- **Request**
Return the data below exactly, minus the pictures.

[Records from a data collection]
Content starts
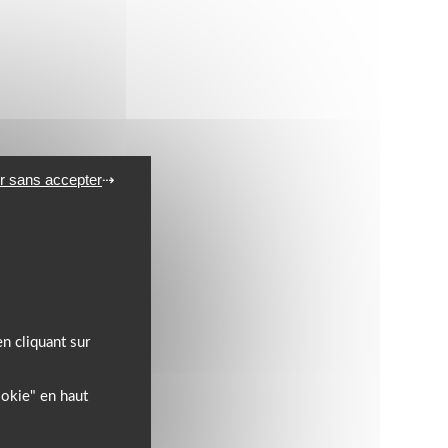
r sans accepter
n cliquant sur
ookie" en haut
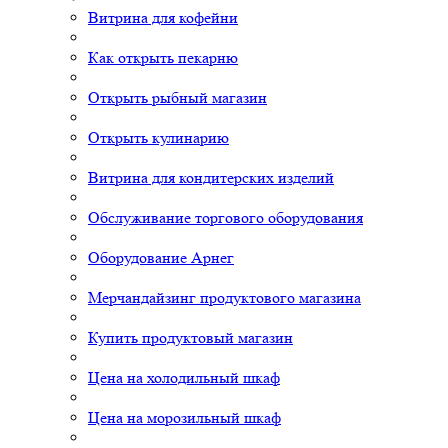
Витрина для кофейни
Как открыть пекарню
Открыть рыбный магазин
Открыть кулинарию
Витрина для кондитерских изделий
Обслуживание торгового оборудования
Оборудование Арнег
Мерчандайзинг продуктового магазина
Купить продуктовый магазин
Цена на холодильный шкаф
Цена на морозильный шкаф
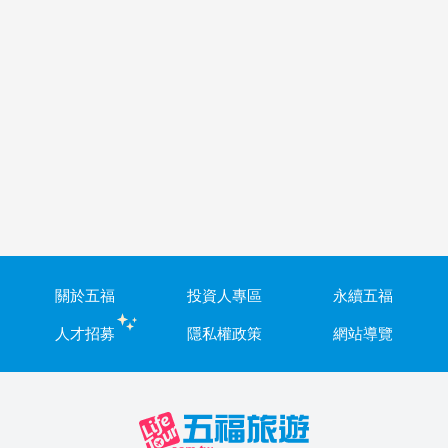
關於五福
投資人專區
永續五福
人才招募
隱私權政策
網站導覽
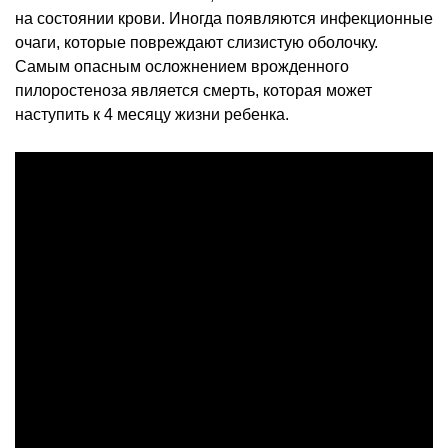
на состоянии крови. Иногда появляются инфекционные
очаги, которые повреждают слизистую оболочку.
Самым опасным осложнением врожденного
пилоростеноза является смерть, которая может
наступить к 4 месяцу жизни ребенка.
Content ends
- **Result for this exercise**
r sans accepter
n cliquant sur
ookie" en haut
Витрина для кофейни
Как открыть пекарню
Открыть рыбный магазин
Открыть кулинарию
Витрина для кондитерских изделий
Обслуживание торгового оборудования
Оборудование Арнег
Мерчандайзинг продуктового магазина
Купить продуктовый магазин
Цена на холодильный шкаф
Цена на морозильный шкаф
關於五福
投資人專區
永續五福
人才招募
隱私權政策
網站導覽
на состоянии крови. Иногда появляются инфекционные
очаги, которые повреждают слизистую оболочку.
Самым опасным осложнением врожденного
пилоростеноза является смерть, которая может
наступить к 4 месяцу жизни ребенка.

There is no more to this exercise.